Employer Payment Plans Now a “No-No”
If you are currently paying the premium for an employee’s individual medical policy (Employer Payment Plan) you will want to read this post.
If you are unsure if you are involved in an Employer Payment Plan well here’s a couple of examples: 1.) Your company does not have employer group health coverage available and you, the employer, are paying either through bank draft, check or company credit card for an employee’s individual medical premiums. Or 2.) If you, the employer, reimburses an employee for some or all of the premium expenses incurred for an individual health insurance policy you are involved in an Employer Payment Plan.
Employer payment plans and certain other employer health care arrangements are considered group health plans that do not comply with key market reforms of the Affordable Care Act (ACA), including the annual dollar limit prohibition and preventive services requirements.
Employer payment plans reimburse, or directly pay, the premiums for an employee’s individual health insurance policy
Because employer payment plans are generally considered group health plans that do not comply with certain market reforms of the Affordable Care Act, employer payment plans are subject to a $100 per day excise tax per applicable employee under the federal tax code.

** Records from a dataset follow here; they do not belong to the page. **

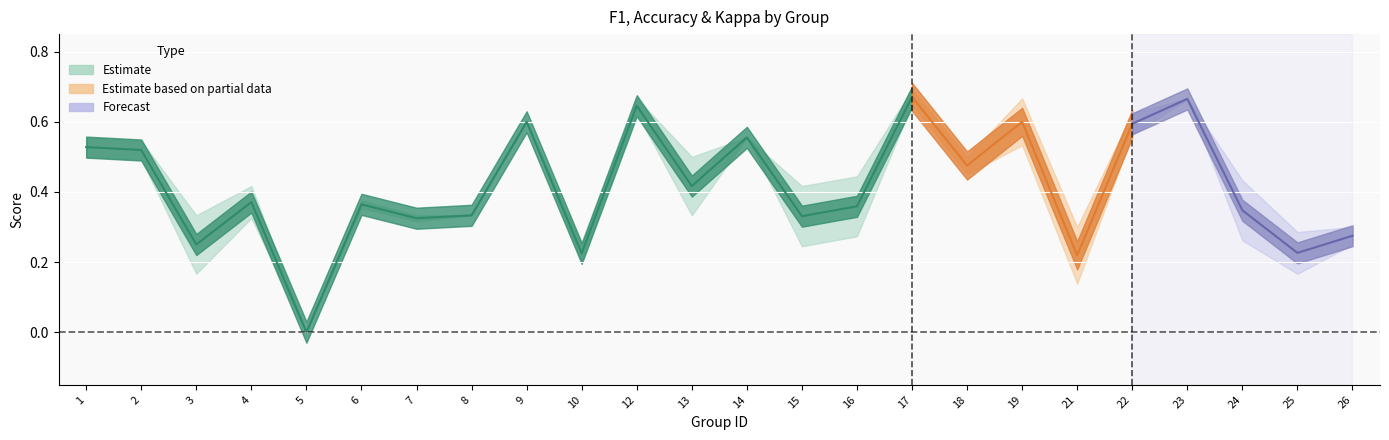

What is the average value of the kappa series?

0.1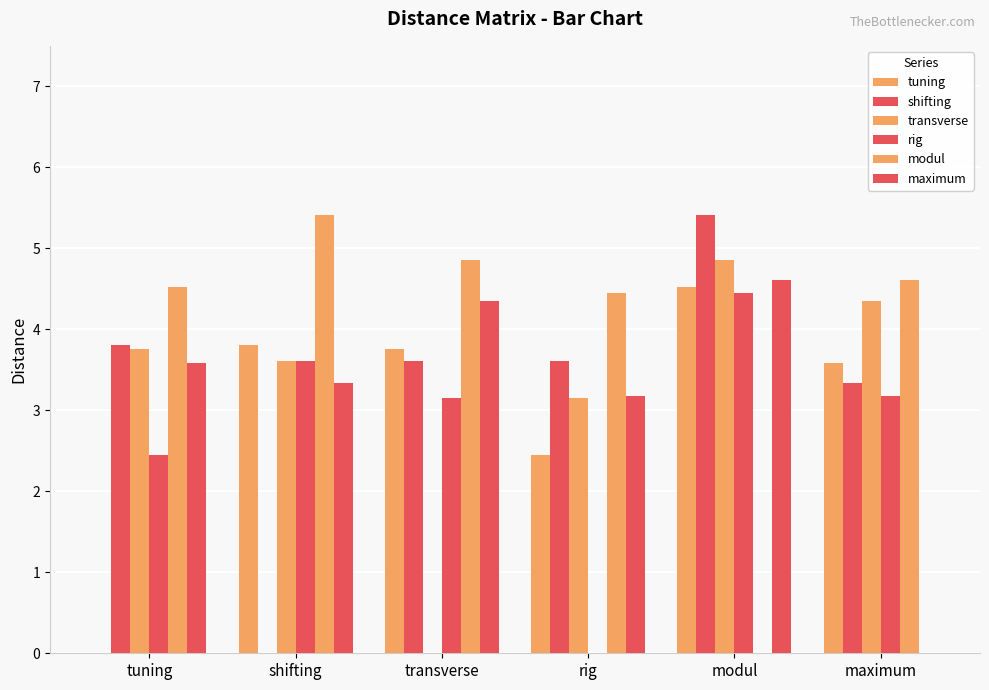

At how many categories does at least one series exceed 4?

6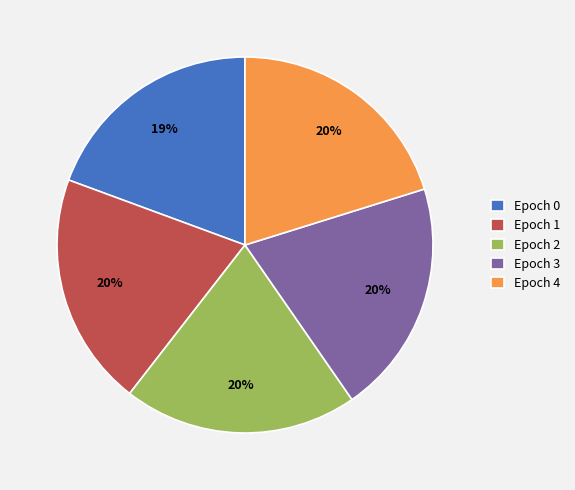

Is Epoch 2 the majority of the pie?

No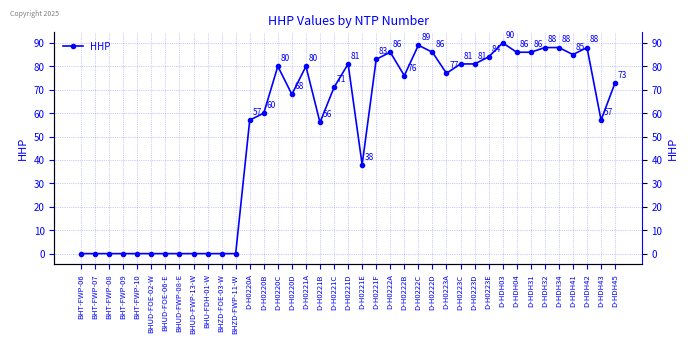

At which category does the data reach its first local peak?

D-H0220C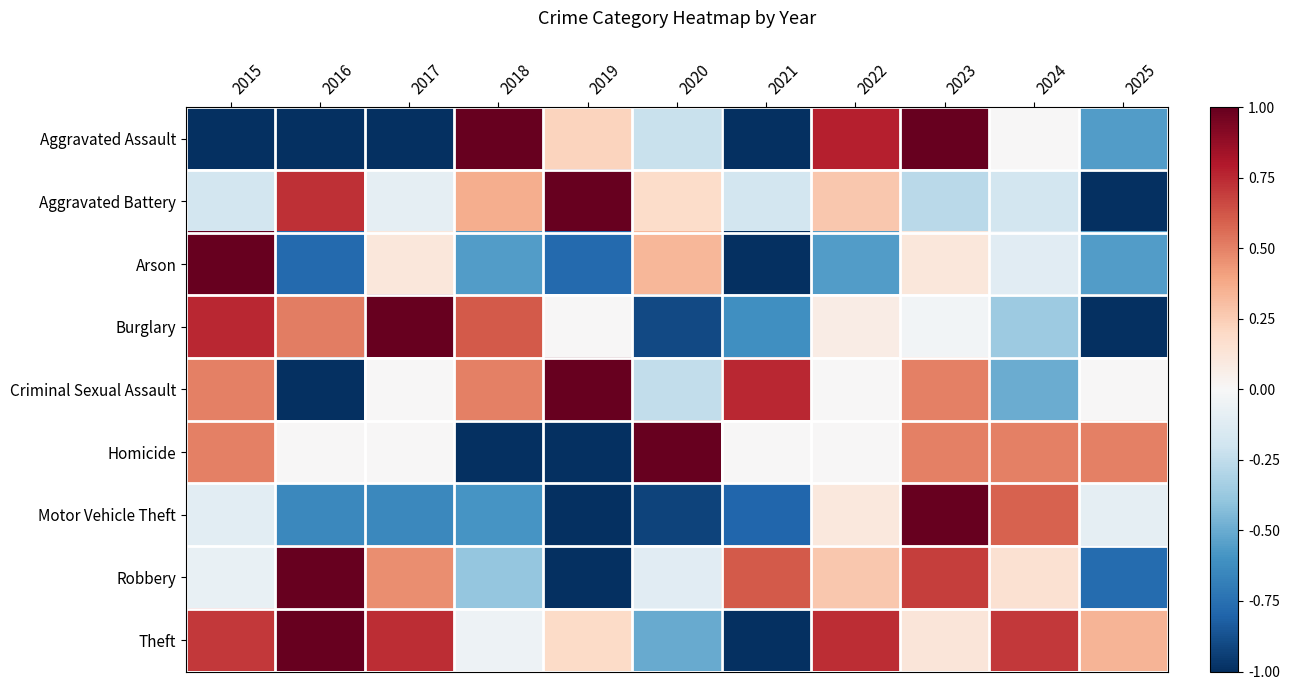

How many positive values does the Aggravated Assault series have?

4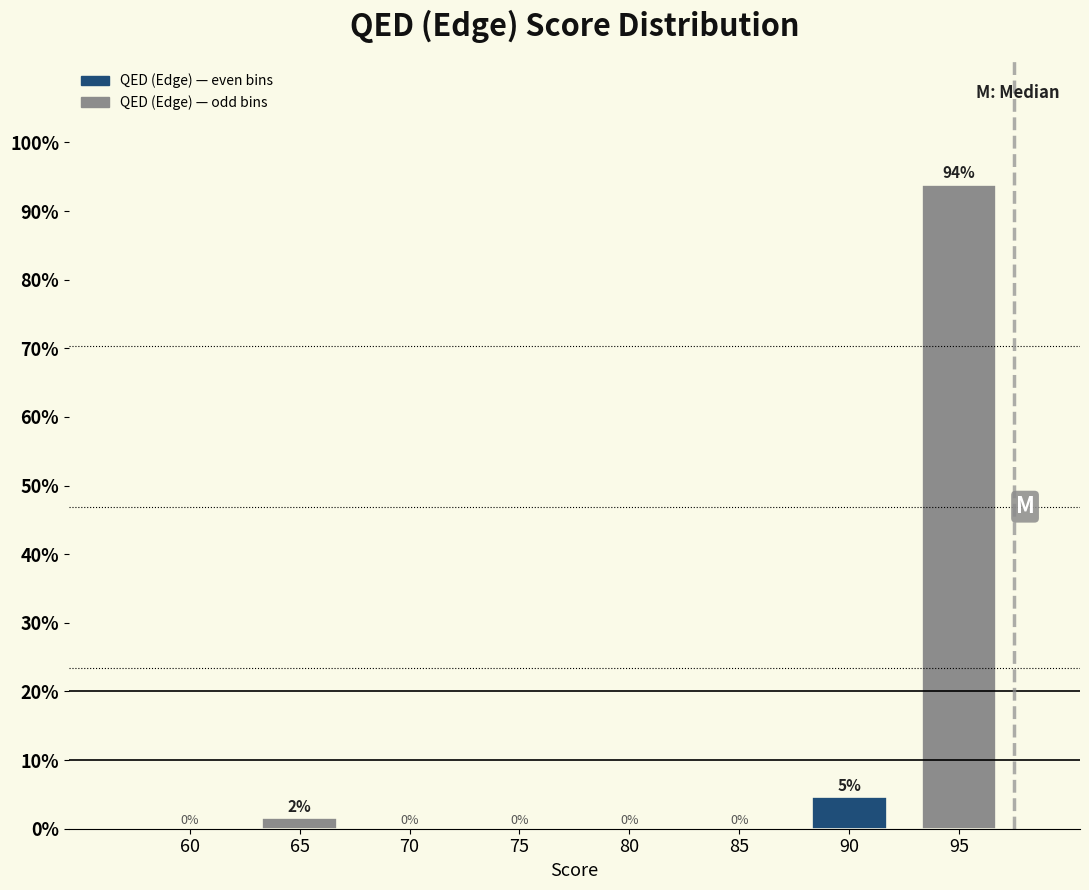

What is the maximum value shown in the chart?

93.8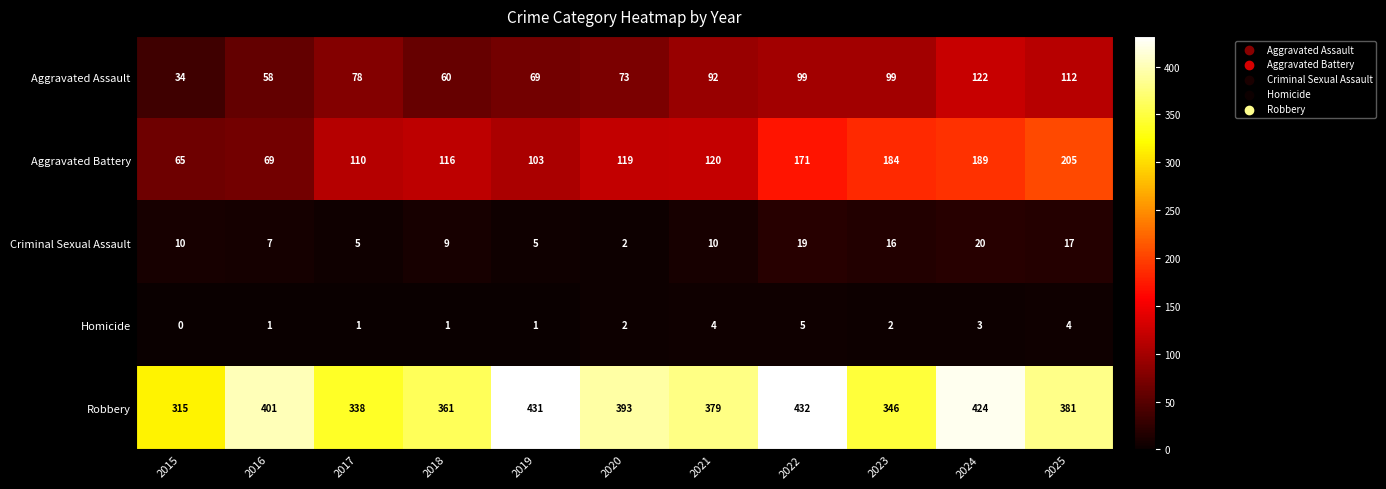

Between 2015 and 2020, which series saw the biggest shift?

Robbery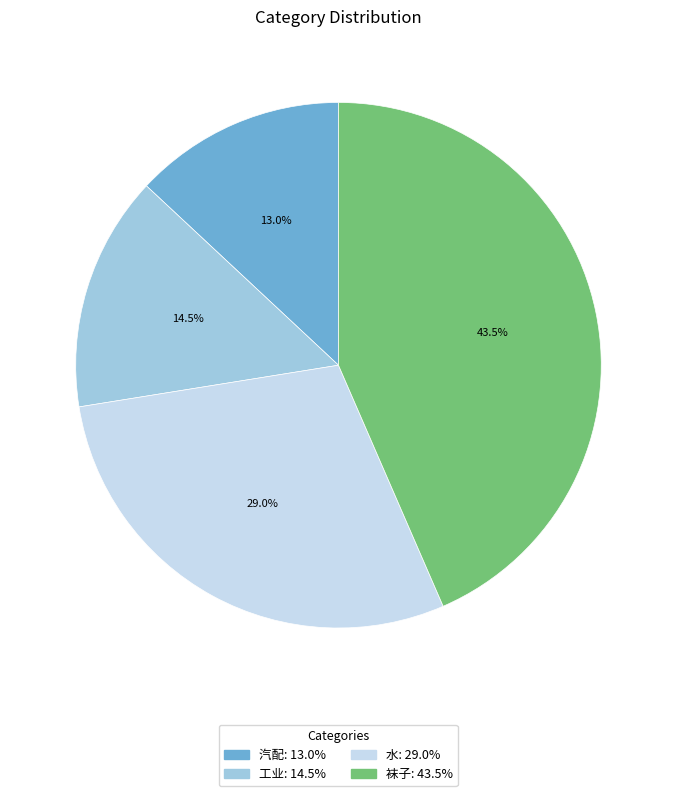

What percentage do 工业 and 水 together represent?

43.5%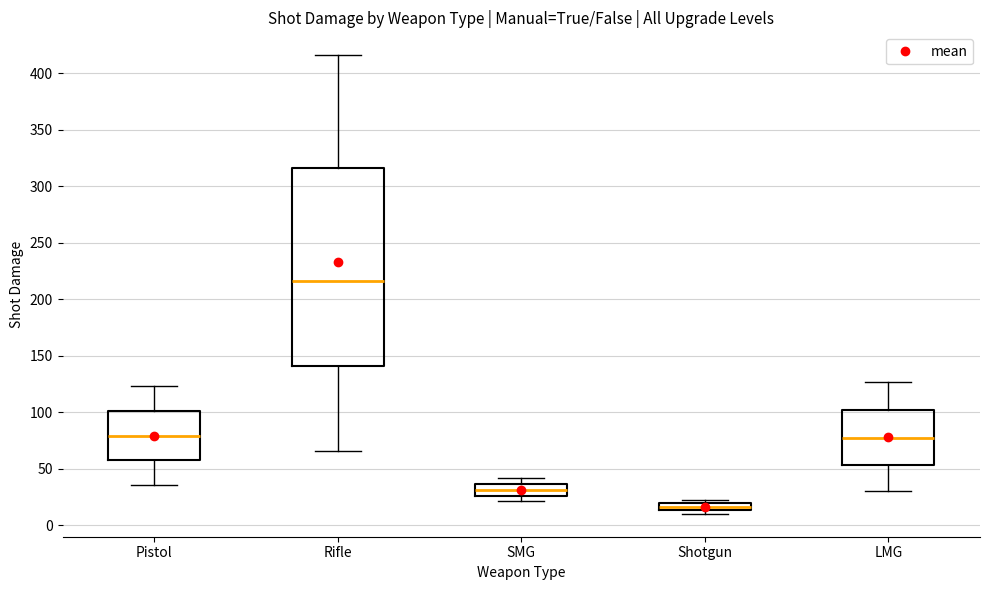

Which box is the tallest, from its lower edge to its upper edge?

Rifle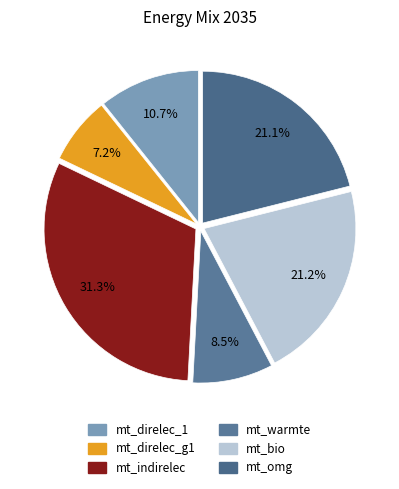

Which slice is the smallest?

mt_direlec_g1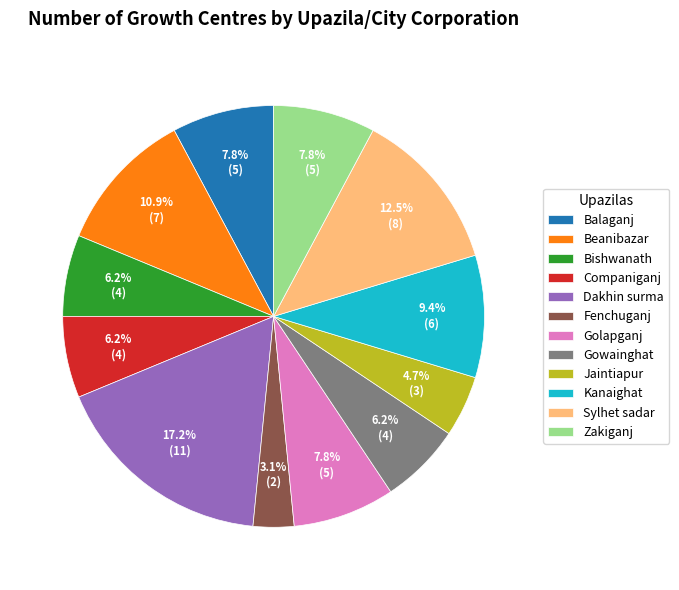

Approximately how many times larger is the value at Zakiganj compared to Beanibazar?

0.7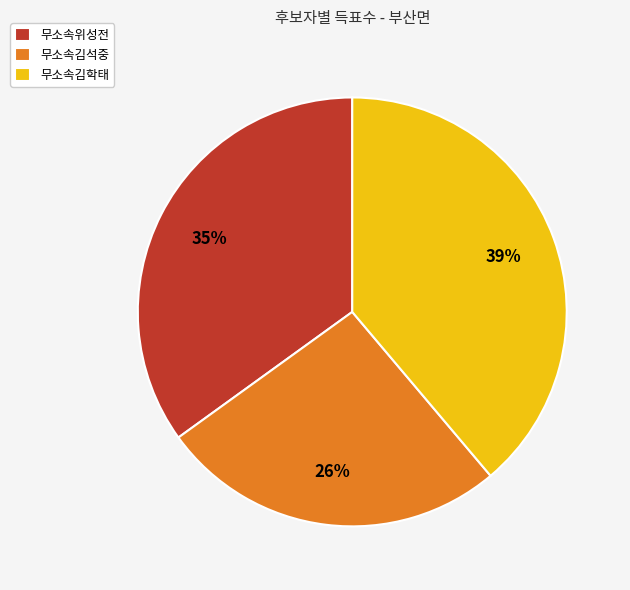

Which category has the biggest portion of the pie?

무소속김학태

Transition relief from the excise tax was available to small employers sponsoring employer payment plans only through June 30, 2015 (generally those with fewer than 50 full-time employees, including full-time equivalents). Such employers may now be liable for the excise tax.
What you can do
Increasing an employee’s compensation, without conditioning the payment of the additional compensation on the purchase of health coverage (or otherwise endorsing a particular policy, form, or issuer of health insurance), is generally not considered an employer payment plan and is therefore permissible.